If you haven't, you know we can never tell their stories enough. The inhumanity against humanity that continues to play out here and across the globe demands it.

And so that's why Nyssenkorn stopped awhile recently to share her story. She and her children survived one of the worst moments in history.

Nyssenkorn was born in Rimanov, Poland, in 1904, at a time when life was anything but OK.

Still in 1929, after marrying the man of her dreams, she moved to Antwerp, Belgium, and started a new life and family. She learned a new language and new customs.

As World War II became imminent and Belgium the next target for the German invasion, they packed only the things they could carry and fled to safety in France.

Months later, however, her husband, along with about a half-dozen other family members, was ordered to report to a work camp and ultimately deported to concentration camps. None of them ever returned.

After placing her children in "safe" houses, Nyssenkorn went into hiding with her two sisters, working as long as they could for French families willing to hide them.

By some miracle in 1945, she learned her children were still alive in a small mountain village near Grenoble. With the help of a group of American soldiers, Nyssenkorn hitchhiked to Tulins, where she was reunited with her children.

"It was unbelievable," said Regine Rosenfelder, Nyssenkorn's oldest daughter.

Back in Belgium, they found all their belongings gone. Nyssenkorn's husband, her children's father, was dead, killed in Hitler's gas chamber.

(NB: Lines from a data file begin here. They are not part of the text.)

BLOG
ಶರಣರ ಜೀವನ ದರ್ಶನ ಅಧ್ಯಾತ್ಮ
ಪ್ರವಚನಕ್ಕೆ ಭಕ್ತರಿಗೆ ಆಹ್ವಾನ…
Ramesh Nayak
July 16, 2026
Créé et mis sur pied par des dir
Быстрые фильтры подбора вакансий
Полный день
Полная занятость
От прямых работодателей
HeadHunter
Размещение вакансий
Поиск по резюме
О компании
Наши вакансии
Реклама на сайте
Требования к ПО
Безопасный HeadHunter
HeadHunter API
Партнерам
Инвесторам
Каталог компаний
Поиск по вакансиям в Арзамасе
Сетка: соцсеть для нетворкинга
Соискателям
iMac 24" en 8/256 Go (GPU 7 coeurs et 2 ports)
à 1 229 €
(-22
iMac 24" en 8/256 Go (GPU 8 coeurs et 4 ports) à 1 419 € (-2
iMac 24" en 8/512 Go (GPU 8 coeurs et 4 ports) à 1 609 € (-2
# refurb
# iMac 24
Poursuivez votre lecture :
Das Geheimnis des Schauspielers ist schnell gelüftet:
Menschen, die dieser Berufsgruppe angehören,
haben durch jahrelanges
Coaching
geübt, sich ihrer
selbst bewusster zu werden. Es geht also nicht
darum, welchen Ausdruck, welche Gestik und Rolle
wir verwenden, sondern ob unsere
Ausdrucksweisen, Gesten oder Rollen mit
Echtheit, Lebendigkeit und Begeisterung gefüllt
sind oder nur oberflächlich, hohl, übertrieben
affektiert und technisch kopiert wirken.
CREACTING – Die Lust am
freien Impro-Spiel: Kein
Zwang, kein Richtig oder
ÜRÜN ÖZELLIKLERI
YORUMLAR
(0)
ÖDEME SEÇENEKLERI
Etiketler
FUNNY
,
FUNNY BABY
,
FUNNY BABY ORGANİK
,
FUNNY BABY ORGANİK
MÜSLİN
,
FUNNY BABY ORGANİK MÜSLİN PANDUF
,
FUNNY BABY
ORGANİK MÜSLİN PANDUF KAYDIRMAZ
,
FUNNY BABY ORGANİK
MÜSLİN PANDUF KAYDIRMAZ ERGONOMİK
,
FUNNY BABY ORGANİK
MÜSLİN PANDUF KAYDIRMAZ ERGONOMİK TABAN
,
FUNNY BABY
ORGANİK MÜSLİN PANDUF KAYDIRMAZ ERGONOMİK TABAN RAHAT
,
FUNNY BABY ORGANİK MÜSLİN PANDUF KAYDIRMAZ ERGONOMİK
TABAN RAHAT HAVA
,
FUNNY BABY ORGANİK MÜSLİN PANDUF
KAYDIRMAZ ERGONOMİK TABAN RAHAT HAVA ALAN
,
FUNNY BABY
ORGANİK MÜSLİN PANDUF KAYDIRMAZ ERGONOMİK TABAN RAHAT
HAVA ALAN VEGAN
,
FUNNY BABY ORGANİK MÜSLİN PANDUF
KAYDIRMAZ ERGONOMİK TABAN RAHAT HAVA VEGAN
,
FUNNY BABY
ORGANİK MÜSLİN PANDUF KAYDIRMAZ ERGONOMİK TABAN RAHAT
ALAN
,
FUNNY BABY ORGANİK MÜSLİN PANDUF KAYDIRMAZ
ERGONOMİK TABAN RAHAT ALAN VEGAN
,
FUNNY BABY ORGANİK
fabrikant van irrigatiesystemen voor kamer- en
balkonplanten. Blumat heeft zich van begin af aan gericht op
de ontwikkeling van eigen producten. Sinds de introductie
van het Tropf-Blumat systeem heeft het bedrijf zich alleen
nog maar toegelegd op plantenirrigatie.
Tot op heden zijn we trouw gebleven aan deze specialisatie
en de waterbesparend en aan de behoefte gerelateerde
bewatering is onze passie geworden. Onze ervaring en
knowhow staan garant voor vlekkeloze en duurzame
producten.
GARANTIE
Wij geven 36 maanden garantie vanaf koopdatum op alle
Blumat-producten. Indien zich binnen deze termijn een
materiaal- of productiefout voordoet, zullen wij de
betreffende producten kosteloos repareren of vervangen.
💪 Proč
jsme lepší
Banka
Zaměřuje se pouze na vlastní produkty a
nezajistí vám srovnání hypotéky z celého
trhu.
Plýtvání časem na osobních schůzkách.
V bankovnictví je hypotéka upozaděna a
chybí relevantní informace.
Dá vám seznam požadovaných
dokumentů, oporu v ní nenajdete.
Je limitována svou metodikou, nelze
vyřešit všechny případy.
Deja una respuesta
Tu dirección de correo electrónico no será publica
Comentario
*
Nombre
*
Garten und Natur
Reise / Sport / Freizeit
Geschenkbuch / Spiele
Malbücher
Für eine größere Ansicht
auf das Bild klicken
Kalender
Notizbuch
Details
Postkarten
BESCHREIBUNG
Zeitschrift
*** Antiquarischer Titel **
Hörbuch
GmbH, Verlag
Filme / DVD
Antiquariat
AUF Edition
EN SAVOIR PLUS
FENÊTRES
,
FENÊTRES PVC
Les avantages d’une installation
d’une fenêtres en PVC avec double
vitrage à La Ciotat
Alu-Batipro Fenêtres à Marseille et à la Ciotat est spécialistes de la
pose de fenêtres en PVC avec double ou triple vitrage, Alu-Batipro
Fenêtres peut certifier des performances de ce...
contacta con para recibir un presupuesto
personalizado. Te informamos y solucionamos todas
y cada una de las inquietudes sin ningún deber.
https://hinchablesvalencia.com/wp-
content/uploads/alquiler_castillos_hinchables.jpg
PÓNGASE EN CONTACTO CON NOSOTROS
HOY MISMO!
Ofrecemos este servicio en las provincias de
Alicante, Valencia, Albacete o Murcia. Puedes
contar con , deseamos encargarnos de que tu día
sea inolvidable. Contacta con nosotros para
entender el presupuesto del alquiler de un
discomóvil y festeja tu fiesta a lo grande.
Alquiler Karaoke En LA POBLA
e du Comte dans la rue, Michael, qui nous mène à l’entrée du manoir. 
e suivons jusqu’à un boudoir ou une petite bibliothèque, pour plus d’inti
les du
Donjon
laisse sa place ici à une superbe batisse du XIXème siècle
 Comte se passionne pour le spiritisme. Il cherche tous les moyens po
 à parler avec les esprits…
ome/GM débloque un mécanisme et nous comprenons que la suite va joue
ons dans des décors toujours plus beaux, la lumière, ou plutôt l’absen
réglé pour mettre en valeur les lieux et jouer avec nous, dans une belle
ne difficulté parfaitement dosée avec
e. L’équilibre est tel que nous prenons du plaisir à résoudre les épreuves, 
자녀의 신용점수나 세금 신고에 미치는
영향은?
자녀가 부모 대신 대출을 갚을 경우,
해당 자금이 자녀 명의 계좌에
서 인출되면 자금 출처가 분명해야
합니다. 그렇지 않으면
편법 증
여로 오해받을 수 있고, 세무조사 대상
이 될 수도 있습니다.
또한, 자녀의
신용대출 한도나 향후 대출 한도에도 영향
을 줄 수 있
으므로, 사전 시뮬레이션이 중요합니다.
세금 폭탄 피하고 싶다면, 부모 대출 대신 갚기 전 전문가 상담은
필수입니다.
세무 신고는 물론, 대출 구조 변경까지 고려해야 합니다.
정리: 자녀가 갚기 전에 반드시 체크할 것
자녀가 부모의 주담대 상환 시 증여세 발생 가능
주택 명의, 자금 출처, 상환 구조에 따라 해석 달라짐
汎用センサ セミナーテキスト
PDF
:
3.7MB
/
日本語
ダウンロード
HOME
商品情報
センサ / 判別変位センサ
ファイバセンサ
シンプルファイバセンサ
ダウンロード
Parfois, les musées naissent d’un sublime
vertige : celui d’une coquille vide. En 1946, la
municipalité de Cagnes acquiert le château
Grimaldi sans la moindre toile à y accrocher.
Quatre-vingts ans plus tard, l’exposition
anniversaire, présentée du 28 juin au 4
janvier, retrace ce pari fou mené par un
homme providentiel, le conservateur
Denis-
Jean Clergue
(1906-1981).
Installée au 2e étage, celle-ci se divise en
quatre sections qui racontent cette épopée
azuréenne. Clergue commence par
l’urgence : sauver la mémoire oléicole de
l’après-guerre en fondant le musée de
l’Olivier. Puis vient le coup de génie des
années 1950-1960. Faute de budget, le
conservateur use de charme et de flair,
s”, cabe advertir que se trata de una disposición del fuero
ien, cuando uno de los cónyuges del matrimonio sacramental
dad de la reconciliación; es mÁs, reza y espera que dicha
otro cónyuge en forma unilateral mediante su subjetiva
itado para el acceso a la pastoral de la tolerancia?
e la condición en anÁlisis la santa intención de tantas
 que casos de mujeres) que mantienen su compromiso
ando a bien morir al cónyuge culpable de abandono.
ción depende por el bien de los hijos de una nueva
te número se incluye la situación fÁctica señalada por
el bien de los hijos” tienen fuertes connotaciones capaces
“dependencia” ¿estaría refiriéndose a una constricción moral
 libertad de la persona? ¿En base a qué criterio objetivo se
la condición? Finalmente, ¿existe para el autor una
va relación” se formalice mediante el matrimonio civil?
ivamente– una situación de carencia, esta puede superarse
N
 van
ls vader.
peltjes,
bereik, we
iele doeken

Somehow they managed to piece together their lives, taking odd jobs. Then in 1951, Nyssenkorn's only brother who'd managed to escape to the United States brought the family to Atlanta.

It was another hard beginning. A new language to learn, and new customs to get used to.Nyssenkorn, always a quick study, got a job at Lovable Brassiere. She became the quickest "cup seamstress" on the line. Slowly she began rebuilding her life and, after her daughters were married, found love again.

Abe Nyssenkorn was six years younger, but after 39 years of marriage, he suddenly died. He was 89. Nyssenkorn was 95.

The thought of outliving two husbands, one younger than her, leaves a twinkle in her eye, the same one you see when she talks about her sister, Sabina Rose.

"She died taking a nap," Nyssenkorn smiled. "That's my wish when I die."

Until then, she'll just keep enjoying life.

That means mingling with the others at the Buckhead assisted-living facility she calls home. It means daily exercise and, by all means, chocolate and bingo.

It might not be the party she wished for, but while she's here, Nyssenkorn said, she'd just as soon, well, dance.